I asked Matthieu about the San Pellegrino ranking, and his response was defiant. "The ranking does not reflect anything. It just sets out to be controversial." Of "Le Fooding" he seemed similarly unimpressed. "One might like it, one might not. It's the same with the Michelin guide, for all its savoir-faire. What matters is the client."

Matthieu can't be faulted on that. Clients are flocking to La Mère Brazier, many taking advantage of the €35 set lunch. That's a bargain for a Michelin two-star restaurant, and what they are getting is not just great food but an authenticity that should not go unrecognised.
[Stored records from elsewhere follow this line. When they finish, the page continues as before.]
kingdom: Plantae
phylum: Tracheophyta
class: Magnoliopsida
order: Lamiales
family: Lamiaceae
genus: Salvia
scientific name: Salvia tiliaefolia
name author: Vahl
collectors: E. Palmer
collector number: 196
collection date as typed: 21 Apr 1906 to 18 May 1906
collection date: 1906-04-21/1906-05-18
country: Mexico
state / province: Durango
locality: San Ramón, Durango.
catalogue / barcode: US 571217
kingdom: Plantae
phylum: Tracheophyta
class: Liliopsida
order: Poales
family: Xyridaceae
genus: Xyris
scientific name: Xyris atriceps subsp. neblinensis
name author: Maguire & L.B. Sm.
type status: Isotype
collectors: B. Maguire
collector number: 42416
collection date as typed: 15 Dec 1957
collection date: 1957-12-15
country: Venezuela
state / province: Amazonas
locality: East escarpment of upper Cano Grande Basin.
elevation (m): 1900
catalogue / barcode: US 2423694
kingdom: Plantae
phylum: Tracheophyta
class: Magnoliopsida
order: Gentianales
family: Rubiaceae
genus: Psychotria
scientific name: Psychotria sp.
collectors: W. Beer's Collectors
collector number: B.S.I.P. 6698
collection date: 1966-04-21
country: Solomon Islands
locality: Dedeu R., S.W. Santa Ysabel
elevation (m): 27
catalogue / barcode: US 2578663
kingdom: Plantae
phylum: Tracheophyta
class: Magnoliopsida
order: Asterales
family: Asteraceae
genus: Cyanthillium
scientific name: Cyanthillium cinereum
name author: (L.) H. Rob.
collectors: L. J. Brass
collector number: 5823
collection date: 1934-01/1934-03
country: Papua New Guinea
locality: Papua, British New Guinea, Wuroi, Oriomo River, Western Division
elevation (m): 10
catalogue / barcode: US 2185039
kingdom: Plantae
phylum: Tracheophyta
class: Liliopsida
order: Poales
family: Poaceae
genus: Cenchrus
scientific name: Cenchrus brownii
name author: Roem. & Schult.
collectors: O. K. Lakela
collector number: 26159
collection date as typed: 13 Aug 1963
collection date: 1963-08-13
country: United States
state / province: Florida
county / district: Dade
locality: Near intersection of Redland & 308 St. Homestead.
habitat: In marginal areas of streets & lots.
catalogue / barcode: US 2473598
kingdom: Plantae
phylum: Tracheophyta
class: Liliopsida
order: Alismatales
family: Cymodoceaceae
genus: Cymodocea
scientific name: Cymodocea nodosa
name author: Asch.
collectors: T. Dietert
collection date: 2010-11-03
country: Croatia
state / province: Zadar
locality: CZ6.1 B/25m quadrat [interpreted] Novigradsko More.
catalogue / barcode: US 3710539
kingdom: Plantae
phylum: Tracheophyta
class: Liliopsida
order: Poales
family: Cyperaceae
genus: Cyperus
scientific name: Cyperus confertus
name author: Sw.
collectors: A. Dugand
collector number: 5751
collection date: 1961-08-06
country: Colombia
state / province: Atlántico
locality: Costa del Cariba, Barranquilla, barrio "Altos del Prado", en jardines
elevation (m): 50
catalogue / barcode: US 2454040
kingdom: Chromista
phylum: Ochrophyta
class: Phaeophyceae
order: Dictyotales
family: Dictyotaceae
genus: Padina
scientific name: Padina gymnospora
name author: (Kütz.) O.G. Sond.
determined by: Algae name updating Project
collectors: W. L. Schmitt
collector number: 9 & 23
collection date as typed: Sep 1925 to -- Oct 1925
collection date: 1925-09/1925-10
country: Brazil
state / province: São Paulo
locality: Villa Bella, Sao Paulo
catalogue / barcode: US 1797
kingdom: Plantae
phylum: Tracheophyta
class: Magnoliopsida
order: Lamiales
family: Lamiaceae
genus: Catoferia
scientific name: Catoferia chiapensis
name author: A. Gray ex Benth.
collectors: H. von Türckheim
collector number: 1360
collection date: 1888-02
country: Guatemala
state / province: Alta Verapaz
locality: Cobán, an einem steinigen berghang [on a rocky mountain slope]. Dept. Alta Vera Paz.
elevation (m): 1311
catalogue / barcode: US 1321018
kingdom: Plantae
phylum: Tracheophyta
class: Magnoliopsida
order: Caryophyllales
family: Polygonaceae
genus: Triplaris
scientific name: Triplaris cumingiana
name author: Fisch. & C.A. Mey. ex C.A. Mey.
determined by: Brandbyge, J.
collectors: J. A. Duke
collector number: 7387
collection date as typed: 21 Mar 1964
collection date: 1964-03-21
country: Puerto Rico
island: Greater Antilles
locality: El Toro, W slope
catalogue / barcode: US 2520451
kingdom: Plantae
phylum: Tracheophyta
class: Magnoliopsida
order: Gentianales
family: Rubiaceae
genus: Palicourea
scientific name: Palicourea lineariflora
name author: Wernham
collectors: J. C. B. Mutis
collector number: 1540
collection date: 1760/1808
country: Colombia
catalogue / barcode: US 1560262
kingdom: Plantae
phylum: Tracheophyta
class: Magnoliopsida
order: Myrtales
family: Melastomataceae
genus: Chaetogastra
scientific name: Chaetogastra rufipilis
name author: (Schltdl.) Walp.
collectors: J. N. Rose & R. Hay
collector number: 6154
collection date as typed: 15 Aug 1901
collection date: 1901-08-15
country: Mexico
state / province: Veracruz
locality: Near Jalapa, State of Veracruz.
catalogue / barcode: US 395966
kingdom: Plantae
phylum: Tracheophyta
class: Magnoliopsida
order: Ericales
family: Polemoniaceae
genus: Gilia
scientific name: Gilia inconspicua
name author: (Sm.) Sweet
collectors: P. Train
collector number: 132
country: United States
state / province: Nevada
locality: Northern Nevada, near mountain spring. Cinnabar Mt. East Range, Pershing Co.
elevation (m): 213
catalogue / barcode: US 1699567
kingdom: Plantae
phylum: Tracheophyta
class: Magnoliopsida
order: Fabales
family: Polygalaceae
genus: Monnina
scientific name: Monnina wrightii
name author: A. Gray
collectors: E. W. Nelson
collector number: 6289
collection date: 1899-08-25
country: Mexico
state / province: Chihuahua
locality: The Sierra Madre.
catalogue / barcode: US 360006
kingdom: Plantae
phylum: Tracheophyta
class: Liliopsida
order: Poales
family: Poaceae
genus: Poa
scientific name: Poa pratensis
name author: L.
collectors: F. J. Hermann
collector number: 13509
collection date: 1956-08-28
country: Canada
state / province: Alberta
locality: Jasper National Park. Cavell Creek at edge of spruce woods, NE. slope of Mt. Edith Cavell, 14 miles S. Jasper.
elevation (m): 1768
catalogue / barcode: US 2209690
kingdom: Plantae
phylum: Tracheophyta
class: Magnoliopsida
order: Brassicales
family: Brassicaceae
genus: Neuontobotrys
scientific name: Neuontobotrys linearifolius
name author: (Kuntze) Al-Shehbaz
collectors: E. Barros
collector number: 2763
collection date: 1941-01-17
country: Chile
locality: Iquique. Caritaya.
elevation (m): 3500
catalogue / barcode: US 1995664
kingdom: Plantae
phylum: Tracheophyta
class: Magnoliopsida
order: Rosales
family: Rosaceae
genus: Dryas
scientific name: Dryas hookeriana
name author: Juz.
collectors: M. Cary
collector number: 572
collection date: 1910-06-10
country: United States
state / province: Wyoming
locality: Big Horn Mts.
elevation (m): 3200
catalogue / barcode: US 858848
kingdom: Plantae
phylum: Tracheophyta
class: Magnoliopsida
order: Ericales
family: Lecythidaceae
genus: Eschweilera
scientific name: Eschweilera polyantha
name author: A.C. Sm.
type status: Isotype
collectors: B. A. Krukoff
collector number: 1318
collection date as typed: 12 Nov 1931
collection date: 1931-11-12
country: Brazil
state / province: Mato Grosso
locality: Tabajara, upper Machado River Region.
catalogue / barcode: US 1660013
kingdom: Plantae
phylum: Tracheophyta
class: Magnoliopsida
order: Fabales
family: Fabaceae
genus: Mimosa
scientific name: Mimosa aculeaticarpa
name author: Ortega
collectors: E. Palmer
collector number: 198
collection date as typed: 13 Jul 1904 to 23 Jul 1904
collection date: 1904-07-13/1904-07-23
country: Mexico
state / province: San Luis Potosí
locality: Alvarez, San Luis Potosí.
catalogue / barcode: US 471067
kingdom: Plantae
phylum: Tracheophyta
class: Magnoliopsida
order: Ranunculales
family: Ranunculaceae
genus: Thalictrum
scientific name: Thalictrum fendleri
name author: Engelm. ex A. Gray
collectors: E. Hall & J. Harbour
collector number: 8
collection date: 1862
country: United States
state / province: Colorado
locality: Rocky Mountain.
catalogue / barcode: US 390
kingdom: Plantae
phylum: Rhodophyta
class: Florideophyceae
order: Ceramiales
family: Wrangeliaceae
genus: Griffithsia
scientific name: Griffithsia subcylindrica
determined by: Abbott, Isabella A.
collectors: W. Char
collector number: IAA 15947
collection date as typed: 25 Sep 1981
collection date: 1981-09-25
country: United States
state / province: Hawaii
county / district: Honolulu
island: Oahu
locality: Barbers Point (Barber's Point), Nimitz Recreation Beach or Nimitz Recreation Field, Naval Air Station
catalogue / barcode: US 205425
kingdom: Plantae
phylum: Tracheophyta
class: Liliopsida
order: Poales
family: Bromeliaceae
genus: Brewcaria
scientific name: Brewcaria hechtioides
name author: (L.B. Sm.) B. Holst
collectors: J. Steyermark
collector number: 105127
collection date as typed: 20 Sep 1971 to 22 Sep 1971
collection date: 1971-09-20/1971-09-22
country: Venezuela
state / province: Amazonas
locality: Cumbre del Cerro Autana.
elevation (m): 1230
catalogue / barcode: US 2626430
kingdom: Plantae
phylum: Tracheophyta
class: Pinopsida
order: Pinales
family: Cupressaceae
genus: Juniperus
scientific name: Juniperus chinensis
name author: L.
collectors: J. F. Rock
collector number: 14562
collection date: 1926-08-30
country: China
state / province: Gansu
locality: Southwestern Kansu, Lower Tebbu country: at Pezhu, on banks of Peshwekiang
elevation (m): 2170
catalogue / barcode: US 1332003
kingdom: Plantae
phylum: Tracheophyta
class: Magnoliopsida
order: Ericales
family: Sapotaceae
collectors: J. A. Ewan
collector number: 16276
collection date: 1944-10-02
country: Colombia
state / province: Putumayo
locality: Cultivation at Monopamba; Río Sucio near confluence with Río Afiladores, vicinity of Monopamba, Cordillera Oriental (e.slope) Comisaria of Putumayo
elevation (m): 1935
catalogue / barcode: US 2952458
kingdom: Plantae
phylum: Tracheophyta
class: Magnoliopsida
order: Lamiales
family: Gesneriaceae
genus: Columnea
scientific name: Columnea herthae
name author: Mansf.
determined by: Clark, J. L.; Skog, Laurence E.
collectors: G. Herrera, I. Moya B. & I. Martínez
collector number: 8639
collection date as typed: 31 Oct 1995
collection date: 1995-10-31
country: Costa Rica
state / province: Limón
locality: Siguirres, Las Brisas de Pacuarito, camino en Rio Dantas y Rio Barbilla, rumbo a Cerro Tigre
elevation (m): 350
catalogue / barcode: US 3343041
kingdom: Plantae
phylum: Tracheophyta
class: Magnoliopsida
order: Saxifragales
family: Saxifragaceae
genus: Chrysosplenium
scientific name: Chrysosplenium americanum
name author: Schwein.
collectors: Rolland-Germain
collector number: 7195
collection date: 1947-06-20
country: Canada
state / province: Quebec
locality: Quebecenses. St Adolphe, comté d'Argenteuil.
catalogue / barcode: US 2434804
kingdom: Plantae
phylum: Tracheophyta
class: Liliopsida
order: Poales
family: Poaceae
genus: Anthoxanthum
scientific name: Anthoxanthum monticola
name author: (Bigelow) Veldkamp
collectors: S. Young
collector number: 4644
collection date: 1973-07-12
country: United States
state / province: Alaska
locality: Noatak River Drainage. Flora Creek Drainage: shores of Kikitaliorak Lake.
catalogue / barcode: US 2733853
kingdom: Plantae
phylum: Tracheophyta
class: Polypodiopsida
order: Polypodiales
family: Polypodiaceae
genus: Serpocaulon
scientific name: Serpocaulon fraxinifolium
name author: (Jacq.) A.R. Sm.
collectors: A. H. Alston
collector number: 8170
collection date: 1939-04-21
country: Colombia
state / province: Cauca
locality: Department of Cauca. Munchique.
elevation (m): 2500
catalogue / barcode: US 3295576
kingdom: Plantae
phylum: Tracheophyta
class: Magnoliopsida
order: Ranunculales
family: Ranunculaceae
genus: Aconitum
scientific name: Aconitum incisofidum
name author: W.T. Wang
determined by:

As Matthieu says, "it's fashionable to criticise French cooking", but the truth is there are fantastic things happening.

And after lunch? Cross the Rhône to Les Halles on Rue Lafayette, to see the raw materials for the constant civic feast that are on sale at the city's big, busy market. Or climb Fourvière Hill for magnificent views and some Roman relics. Better still, discover that this is a city that wears a succession of masks. Lyon is the European centre of the trompe l'oeil. As you clamber around the sweeps of stairs that connect the cobbled streets, your eye is constantly being tricked by elaborate murals. Lyon abhors a blank, so bare buildings are decorated with the same mix of artifice and humanity that characterises its cooking.

Travel essentials

* Lyon's Saint-Exupéry airport, 26km east of the centre, is served by easyJet (0905 821 0905; from Gatwick, Stansted and Edinburgh; by British Airways (0844 493 0787; from Heathrow; and by BMI (0844 8484 888; from Manchester. The new Leslys tramway (, €14 one way) leaves from Terminal 3 and runs in 30 minutes to Part Dieu station in the business district. The heart of the city, 2km further on, is easily accessed from the station by Métro (B line) or trolleybus C; tickets cost €1.60 one-way.

* Eurostar trains from London St Pancras, Ebbsfleet and Ashford connect in Lille or Paris Gare du Nord. The total journey time to Part Dieu station is five to six hours. You can book through Rail Europe (08448 484 064;

* La Mère Brazier, 12 rue Royale, Lyon (00 33 4 78 23 17 20).